Inverted file

chymeira · 04-04-2011, 10:00 PM

Hello all ,

I am writing a small search program for my class. I have decided to use indexing for my program. Ive researched online about indexing and how search engines do it. If im gonno do that I need to create inverted files to associate files to numbers ( numbers being the index of my paths ) . Now I was wondering what would be the best way to create an inverted file ? I was going to create sql tables using mysql api in C but then again there is no array data type or vectors to store few numbers in a single column in mysql and it is not advised to use Enum or SET .

Any help would be very appreciated .
Thanks a lot.

vikas027 · 04-06-2011, 10:10 AM

Quote:

Originally Posted by chymeira

Hello all ,

I am writing a small search program for my class. I have decided to use indexing for my program. Ive researched online about indexing and how search engines do it. If im gonno do that I need to create inverted files to associate files to numbers ( numbers being the index of my paths ) . Now I was wondering what would be the best way to create an inverted file ? I was going to create sql tables using mysql api in C but then again there is no array data type or vectors to store few numbers in a single column in mysql and it is not advised to use Enum or SET .
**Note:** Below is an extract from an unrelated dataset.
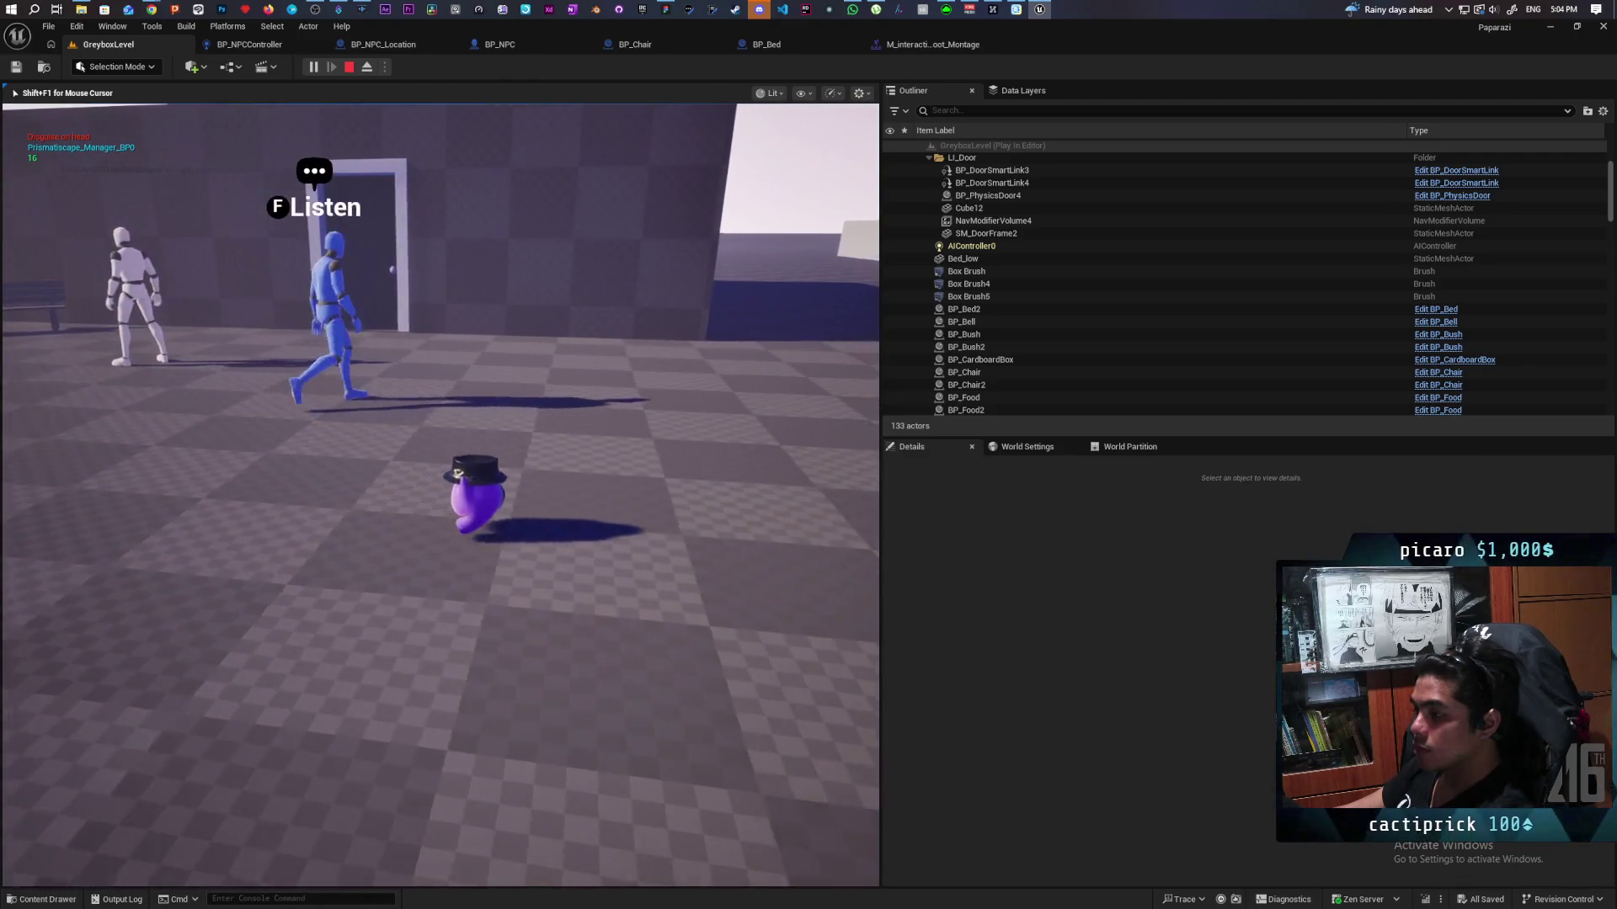
key("d")
key("w")
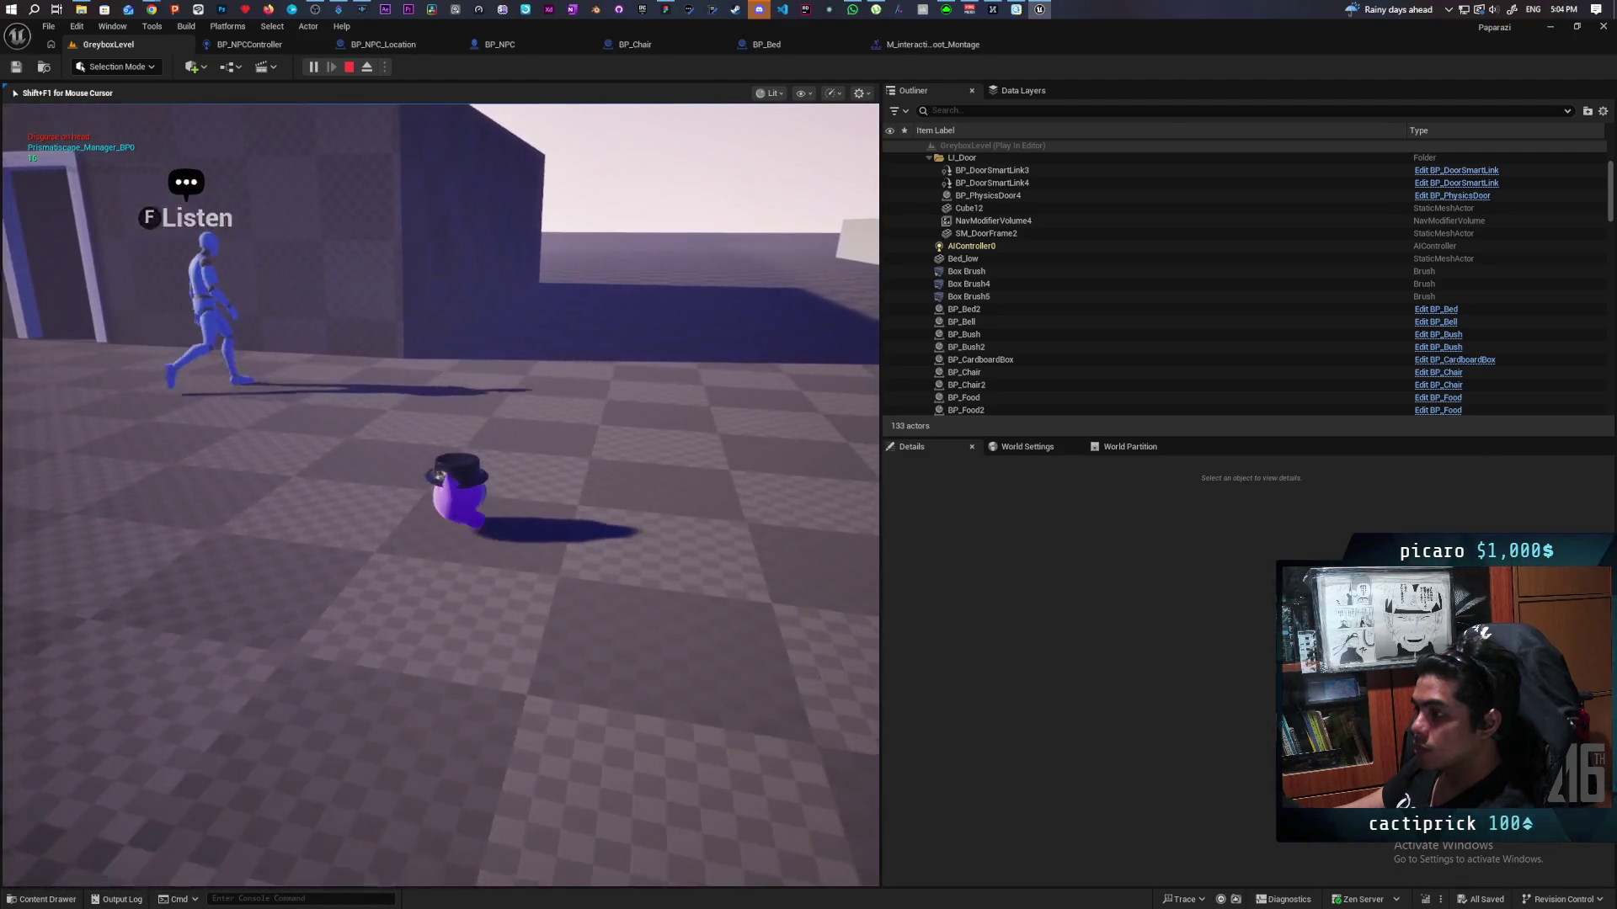
key("w")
Any help would be very appreciated .
Thanks a lot.

What do you mean by "inverted" file ? Please give an example.
Also, what programming language you are using, I would recommend bash shell

knudfl · 04-06-2011, 10:18 AM

Not inverted : cat -n text-file.txt > new-file : A file with line numbers added.

Inverted : tac -n text-file.txt > new-file

chymeira · 04-06-2011, 11:34 AM

Inverted files are used for indexing in searching.
Lets say I have these directories in my root :

/ ---> bin sbin var .....

So I create a file that gives numbers to each of these :

1 . bin
2 . sbin
3 . var

Then I start creating an inverted text file for everything on my hard drive .
Lets say I have a document that is in /home/usr/ . This path has the value 6 in the file above , so in my inverted file it would look like :

docuement { 6 }

If you find the same document in another path , you add the number of the path to that list ( vector ).

MTK358 · 04-06-2011, 11:47 AM

Quote:

Originally Posted by chymeira

Then I start creating an inverted text file for everything on my hard drive .

You still didn't say what it means to "invert".

chymeira · 04-06-2011, 12:16 PM

Its just what its called , u dont invert anything ....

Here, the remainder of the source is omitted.